◆ **Task details**: Every line below that mentions the word "FOTOS" should be copied out.

[Transcribed page contents]

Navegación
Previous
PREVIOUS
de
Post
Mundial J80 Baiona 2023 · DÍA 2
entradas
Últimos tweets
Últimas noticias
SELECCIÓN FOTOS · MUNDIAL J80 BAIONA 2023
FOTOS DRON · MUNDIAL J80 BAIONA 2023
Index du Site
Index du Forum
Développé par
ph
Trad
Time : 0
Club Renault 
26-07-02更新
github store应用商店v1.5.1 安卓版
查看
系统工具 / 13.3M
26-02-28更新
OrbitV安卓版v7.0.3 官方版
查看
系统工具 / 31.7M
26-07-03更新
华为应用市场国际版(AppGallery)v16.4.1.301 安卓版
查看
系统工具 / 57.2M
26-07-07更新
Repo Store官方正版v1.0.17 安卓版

...

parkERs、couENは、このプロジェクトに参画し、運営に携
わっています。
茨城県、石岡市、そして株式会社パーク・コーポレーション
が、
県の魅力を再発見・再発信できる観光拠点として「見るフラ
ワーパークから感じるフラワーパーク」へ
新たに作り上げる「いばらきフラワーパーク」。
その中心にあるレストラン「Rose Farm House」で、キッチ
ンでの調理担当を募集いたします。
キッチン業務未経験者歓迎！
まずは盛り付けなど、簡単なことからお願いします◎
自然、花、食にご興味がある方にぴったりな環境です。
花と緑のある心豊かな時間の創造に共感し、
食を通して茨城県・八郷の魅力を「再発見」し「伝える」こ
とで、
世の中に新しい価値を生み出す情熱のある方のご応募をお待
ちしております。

* * *

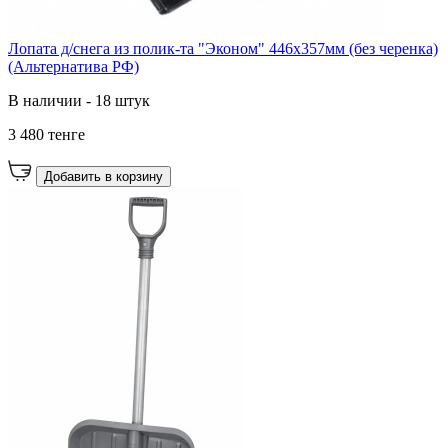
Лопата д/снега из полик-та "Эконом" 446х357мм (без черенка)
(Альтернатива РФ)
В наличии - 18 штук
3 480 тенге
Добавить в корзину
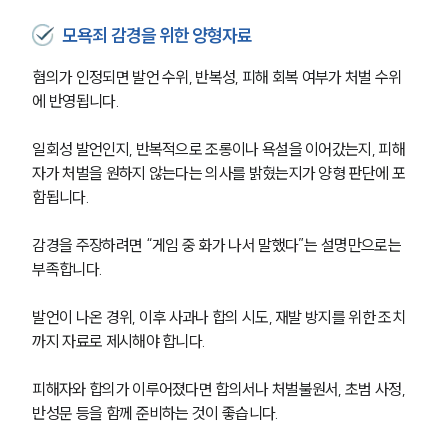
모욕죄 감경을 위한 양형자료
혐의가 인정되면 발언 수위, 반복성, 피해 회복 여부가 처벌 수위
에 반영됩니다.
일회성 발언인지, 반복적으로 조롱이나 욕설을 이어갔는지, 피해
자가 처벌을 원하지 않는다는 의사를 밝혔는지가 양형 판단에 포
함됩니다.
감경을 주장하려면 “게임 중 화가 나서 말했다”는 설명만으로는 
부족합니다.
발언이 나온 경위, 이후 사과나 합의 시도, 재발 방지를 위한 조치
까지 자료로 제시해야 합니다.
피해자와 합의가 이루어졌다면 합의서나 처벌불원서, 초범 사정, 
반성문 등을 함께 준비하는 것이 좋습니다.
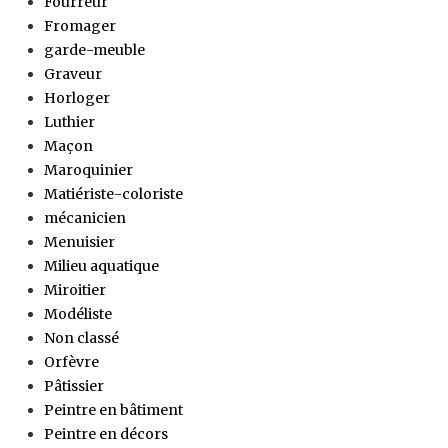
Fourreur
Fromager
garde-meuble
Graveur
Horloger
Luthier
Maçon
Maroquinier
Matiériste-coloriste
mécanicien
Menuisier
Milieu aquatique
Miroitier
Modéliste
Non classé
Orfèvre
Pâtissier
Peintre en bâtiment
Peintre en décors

◆ **Answer to the problem**:
SELECCIÓN FOTOS · MUNDIAL J80 BAIONA 2023
FOTOS DRON · MUNDIAL J80 BAIONA 2023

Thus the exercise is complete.